----- MATERIAL FOR THIS EXERCISE -----

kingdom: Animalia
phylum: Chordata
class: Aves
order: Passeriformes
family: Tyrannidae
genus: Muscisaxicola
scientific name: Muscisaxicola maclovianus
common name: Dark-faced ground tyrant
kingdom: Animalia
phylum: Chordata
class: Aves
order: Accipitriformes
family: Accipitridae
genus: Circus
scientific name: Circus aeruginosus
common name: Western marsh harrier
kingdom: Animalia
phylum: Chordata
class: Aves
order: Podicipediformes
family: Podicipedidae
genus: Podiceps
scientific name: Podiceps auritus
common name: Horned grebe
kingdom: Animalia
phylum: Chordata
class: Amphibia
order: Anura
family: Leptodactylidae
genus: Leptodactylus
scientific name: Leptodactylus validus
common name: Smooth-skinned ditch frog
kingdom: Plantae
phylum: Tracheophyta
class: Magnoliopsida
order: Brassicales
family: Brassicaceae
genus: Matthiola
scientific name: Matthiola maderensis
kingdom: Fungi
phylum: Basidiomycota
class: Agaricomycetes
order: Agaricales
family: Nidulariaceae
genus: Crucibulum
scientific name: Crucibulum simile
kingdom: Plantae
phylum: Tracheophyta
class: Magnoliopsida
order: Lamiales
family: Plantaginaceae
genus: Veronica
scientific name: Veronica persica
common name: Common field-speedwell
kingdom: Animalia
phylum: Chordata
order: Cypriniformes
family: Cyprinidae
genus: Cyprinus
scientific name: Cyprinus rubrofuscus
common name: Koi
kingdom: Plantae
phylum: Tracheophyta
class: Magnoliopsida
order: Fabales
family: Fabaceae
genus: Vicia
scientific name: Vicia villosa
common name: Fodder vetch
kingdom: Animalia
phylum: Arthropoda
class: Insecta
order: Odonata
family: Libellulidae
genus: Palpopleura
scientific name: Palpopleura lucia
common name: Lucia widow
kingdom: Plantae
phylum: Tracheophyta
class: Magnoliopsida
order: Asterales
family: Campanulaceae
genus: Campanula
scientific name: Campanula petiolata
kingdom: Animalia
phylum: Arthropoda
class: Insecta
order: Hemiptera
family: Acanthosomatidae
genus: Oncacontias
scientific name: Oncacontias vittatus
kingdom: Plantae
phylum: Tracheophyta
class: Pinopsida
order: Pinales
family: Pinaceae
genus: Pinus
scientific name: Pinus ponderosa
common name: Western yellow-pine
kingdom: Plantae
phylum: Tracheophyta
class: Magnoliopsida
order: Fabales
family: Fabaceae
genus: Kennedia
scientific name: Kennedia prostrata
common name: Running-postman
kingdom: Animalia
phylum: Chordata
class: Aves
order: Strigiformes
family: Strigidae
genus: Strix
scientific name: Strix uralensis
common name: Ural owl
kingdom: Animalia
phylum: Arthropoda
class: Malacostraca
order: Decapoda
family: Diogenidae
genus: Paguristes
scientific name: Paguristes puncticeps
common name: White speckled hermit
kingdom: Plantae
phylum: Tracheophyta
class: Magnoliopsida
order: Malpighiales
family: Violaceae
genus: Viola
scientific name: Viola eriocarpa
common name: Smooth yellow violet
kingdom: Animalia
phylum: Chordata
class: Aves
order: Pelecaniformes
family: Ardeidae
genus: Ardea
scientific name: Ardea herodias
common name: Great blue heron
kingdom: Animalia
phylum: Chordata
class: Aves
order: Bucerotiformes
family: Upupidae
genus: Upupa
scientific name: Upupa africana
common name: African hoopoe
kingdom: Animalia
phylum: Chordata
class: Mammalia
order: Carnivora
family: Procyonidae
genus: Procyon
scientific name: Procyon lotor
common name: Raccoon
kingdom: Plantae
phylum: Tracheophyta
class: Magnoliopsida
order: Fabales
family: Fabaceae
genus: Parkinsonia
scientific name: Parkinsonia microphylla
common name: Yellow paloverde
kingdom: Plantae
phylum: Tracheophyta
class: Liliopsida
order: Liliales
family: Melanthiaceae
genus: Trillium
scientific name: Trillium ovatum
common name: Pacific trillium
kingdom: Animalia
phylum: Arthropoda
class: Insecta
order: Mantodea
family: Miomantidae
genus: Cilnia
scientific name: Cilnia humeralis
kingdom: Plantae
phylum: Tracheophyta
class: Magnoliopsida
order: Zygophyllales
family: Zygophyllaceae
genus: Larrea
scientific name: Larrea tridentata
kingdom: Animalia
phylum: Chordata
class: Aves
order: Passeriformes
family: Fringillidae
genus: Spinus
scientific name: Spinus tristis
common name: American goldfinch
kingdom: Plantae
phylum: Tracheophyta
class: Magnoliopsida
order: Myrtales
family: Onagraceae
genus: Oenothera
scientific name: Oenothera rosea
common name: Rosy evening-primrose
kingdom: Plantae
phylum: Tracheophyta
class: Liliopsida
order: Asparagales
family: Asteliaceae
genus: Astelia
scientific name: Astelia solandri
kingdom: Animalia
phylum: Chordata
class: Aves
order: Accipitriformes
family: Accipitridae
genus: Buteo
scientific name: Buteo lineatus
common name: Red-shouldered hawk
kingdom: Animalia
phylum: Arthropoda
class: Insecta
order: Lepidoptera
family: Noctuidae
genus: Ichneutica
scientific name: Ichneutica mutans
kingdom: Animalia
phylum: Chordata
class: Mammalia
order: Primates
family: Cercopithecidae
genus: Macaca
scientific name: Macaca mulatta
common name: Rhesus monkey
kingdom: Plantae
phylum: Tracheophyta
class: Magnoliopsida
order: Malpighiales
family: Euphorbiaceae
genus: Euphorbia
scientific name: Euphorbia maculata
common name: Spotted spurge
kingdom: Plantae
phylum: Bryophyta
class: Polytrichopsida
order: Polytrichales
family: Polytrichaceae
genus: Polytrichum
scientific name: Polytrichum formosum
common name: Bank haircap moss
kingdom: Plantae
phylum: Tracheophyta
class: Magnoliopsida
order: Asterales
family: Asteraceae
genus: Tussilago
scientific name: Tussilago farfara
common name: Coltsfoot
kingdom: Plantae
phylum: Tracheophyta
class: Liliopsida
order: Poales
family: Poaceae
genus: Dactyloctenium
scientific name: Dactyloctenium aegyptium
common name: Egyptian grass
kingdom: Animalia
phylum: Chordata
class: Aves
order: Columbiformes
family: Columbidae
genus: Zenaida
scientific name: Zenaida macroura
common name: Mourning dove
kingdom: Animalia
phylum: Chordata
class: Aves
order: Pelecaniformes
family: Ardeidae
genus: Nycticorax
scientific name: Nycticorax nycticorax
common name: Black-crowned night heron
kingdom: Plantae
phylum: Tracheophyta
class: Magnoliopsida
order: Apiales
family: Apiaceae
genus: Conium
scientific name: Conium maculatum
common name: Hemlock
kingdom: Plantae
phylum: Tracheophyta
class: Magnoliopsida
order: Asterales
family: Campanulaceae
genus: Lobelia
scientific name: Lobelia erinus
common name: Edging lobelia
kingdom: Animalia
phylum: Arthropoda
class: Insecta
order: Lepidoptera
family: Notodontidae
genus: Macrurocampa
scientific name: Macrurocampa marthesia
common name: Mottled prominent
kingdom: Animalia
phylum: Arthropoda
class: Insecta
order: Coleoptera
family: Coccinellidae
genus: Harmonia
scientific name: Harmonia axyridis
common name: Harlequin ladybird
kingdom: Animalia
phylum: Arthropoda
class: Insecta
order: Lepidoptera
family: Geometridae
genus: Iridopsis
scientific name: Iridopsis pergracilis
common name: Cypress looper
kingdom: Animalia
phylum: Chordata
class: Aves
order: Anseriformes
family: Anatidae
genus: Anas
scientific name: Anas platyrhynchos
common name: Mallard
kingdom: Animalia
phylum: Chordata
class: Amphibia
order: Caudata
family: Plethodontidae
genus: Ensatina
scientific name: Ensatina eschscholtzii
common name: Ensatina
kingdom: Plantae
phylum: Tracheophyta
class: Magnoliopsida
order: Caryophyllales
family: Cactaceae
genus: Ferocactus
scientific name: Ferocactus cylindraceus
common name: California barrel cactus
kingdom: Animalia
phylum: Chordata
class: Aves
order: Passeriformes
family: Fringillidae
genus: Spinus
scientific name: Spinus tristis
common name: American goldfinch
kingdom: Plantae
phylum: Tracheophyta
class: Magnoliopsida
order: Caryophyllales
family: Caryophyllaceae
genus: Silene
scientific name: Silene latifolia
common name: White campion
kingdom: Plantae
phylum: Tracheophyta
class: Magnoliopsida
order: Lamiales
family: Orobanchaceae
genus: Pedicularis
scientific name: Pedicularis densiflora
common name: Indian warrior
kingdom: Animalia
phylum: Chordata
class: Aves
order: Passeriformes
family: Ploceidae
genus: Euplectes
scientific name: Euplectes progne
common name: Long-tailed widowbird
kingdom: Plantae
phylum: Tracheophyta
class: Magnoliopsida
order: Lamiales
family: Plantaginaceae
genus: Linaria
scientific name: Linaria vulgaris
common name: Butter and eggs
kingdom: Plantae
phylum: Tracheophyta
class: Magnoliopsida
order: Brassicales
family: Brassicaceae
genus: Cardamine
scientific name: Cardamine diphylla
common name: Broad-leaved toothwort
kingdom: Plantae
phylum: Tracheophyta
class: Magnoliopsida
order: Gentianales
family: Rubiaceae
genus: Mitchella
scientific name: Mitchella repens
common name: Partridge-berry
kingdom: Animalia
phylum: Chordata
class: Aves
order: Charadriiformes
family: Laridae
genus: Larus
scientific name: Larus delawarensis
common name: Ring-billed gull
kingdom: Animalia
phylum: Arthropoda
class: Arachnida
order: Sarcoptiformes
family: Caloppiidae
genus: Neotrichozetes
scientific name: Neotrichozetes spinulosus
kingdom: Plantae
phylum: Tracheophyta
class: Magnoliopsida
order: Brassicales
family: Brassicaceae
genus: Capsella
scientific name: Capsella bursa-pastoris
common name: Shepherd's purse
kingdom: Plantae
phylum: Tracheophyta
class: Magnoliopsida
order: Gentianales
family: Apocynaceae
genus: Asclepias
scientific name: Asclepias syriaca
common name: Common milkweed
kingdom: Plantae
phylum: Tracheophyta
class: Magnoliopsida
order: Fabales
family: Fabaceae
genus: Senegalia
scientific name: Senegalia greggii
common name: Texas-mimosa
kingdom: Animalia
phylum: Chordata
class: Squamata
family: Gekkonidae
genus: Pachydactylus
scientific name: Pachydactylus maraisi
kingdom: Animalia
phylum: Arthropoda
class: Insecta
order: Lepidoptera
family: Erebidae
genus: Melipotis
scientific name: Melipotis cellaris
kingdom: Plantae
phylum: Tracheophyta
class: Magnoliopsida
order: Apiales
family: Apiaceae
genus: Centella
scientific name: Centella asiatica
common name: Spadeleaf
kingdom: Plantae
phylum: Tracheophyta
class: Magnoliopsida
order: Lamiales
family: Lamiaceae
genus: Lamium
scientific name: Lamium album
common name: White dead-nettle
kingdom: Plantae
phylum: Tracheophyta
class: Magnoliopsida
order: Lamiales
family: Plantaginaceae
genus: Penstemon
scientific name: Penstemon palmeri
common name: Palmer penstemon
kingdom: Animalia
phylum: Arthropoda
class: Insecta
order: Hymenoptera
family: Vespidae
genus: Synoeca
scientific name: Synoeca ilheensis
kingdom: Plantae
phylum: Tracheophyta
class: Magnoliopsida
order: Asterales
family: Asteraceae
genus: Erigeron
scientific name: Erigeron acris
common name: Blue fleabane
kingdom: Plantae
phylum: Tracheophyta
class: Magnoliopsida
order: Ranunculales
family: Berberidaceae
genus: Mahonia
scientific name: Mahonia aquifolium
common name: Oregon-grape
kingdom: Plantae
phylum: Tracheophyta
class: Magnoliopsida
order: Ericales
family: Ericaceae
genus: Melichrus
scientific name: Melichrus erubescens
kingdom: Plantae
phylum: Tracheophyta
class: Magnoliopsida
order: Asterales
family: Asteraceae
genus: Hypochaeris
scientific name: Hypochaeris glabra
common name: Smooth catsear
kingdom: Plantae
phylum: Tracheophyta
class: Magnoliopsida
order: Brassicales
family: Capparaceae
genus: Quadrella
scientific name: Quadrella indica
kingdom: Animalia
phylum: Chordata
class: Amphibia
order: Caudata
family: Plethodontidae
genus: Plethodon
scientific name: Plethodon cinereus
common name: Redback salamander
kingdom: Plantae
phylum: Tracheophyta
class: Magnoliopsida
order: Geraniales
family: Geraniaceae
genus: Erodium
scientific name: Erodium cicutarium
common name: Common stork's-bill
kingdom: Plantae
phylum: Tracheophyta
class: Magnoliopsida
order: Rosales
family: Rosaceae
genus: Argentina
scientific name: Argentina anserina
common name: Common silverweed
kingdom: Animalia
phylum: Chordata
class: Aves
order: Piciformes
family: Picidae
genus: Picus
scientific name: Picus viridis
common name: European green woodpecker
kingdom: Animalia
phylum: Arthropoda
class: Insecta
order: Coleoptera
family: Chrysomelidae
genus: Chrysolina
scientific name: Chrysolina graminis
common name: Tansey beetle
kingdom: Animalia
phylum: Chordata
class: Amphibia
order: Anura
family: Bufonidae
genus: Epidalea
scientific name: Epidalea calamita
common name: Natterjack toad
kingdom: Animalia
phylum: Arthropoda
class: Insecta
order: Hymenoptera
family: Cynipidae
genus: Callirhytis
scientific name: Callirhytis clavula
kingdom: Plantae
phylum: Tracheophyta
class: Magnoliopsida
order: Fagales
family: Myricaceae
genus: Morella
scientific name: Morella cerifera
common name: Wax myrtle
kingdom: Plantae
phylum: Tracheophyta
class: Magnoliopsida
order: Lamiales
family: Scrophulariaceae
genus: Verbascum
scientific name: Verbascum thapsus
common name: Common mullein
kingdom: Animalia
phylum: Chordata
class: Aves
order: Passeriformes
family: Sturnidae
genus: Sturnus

-----

_TASK TO CARRY OUT_
Set down once more, without alteration, the lines of the entries above, beginning with the line that contains "common name: Common silverweed" and continuing through the end of the entries, both ends included.

_ANSWER TO THIS PROBLEM_
common name: Common silverweed
kingdom: Animalia
phylum: Chordata
class: Aves
order: Piciformes
family: Picidae
genus: Picus
scientific name: Picus viridis
common name: European green woodpecker
kingdom: Animalia
phylum: Arthropoda
class: Insecta
order: Coleoptera
family: Chrysomelidae
genus: Chrysolina
scientific name: Chrysolina graminis
common name: Tansey beetle
kingdom: Animalia
phylum: Chordata
class: Amphibia
order: Anura
family: Bufonidae
genus: Epidalea
scientific name: Epidalea calamita
common name: Natterjack toad
kingdom: Animalia
phylum: Arthropoda
class: Insecta
order: Hymenoptera
family: Cynipidae
genus: Callirhytis
scientific name: Callirhytis clavula
kingdom: Plantae
phylum: Tracheophyta
class: Magnoliopsida
order: Fagales
family: Myricaceae
genus: Morella
scientific name: Morella cerifera
common name: Wax myrtle
kingdom: Plantae
phylum: Tracheophyta
class: Magnoliopsida
order: Lamiales
family: Scrophulariaceae
genus: Verbascum
scientific name: Verbascum thapsus
common name: Common mullein
kingdom: Animalia
phylum: Chordata
class: Aves
order: Passeriformes
family: Sturnidae
genus: Sturnus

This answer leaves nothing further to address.